To-do item: Please return only the lines between the line with "T.-N.-L.: 1.34 -> 0.6018" and the final line of the entries, both included, and exclude pictures.

Task input Start Marker

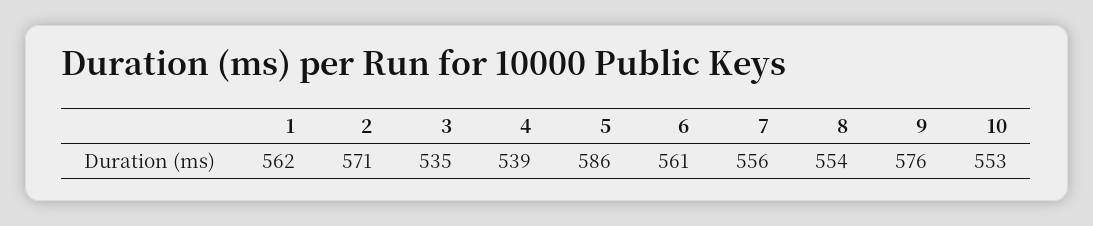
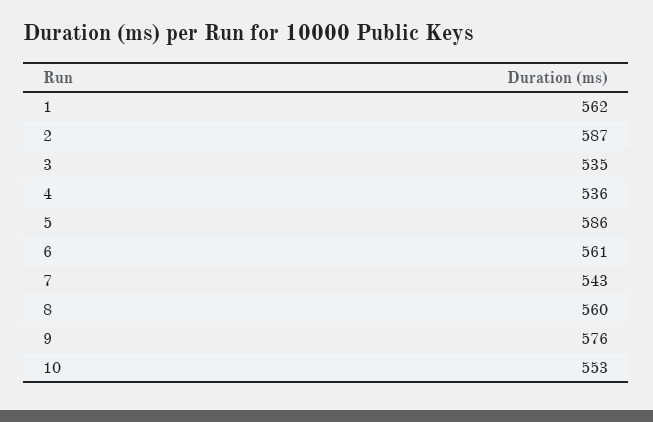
2: 571 -> 587
4: 539 -> 536
7: 556 -> 543
8: 554 -> 560

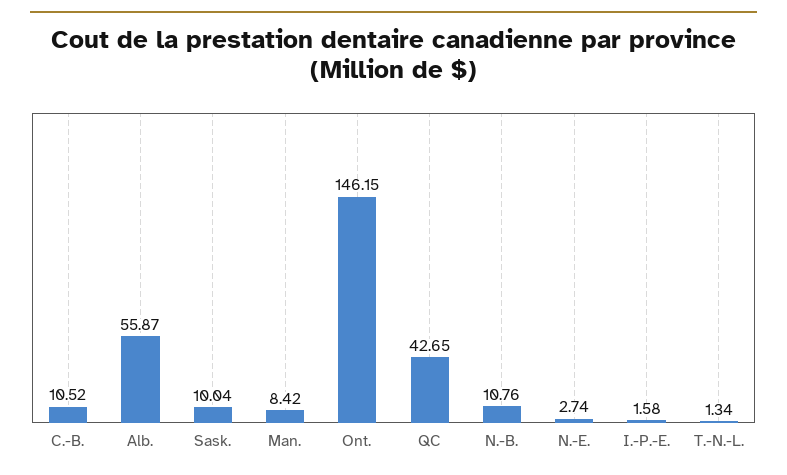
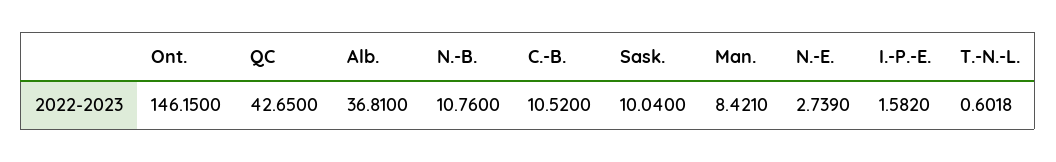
Alb.: 55.87 -> 36.81
T.-N.-L.: 1.34 -> 0.6018

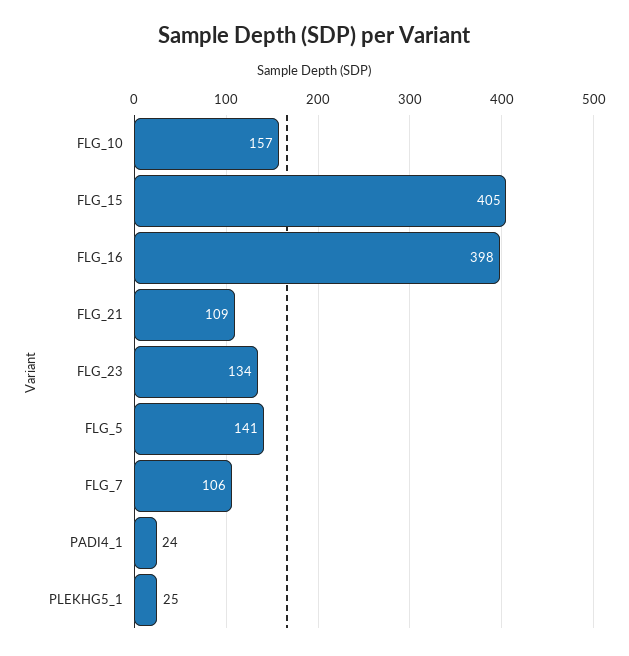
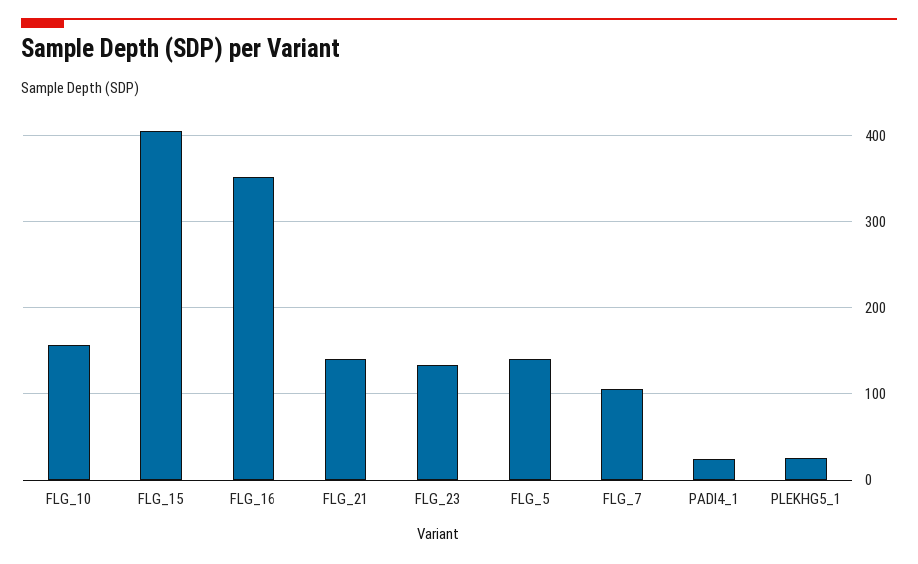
FLG_16: 398 -> 350
FLG_21: 109 -> 140

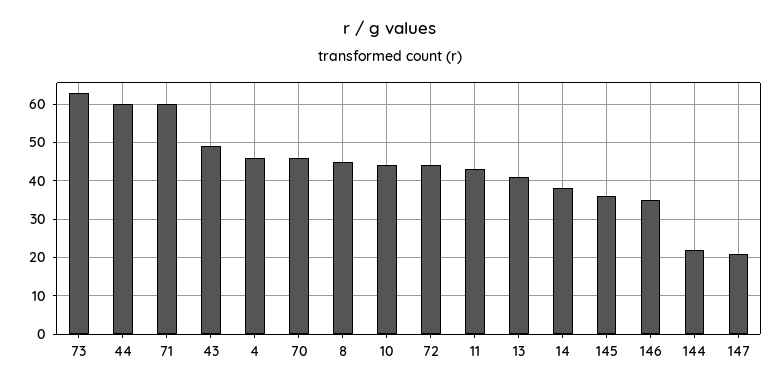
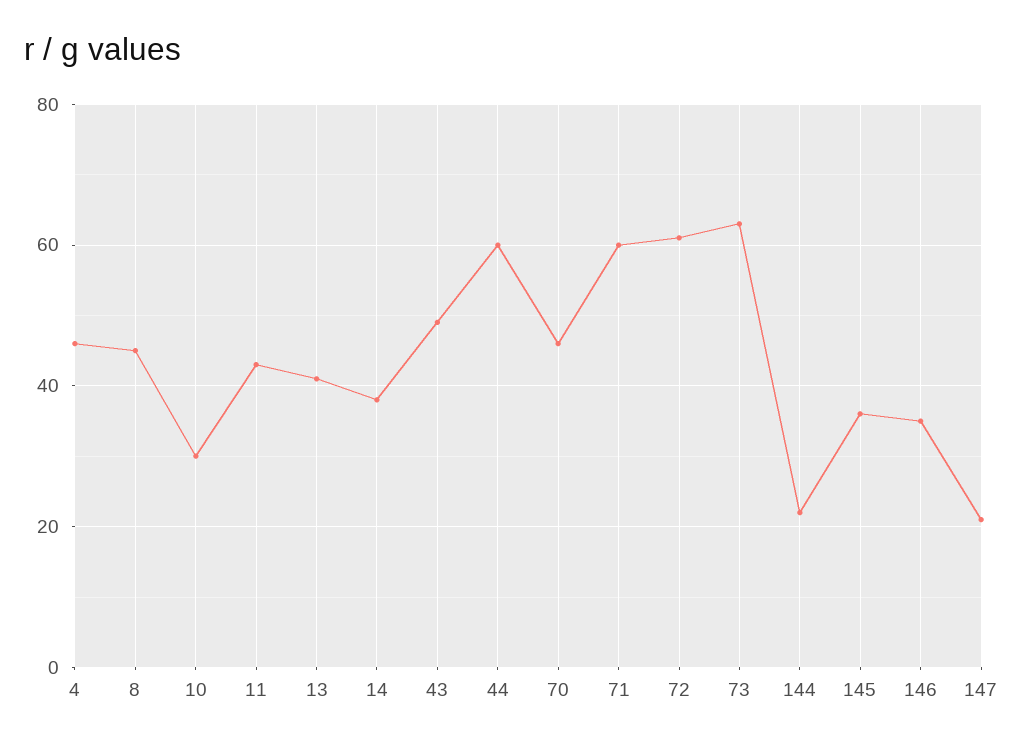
10: 45 -> 30
72: 45 -> 60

Task input End Marker

Exercise solution:
T.-N.-L.: 1.34 -> 0.6018

FLG_16: 398 -> 350
FLG_21: 109 -> 140

10: 45 -> 30
72: 45 -> 60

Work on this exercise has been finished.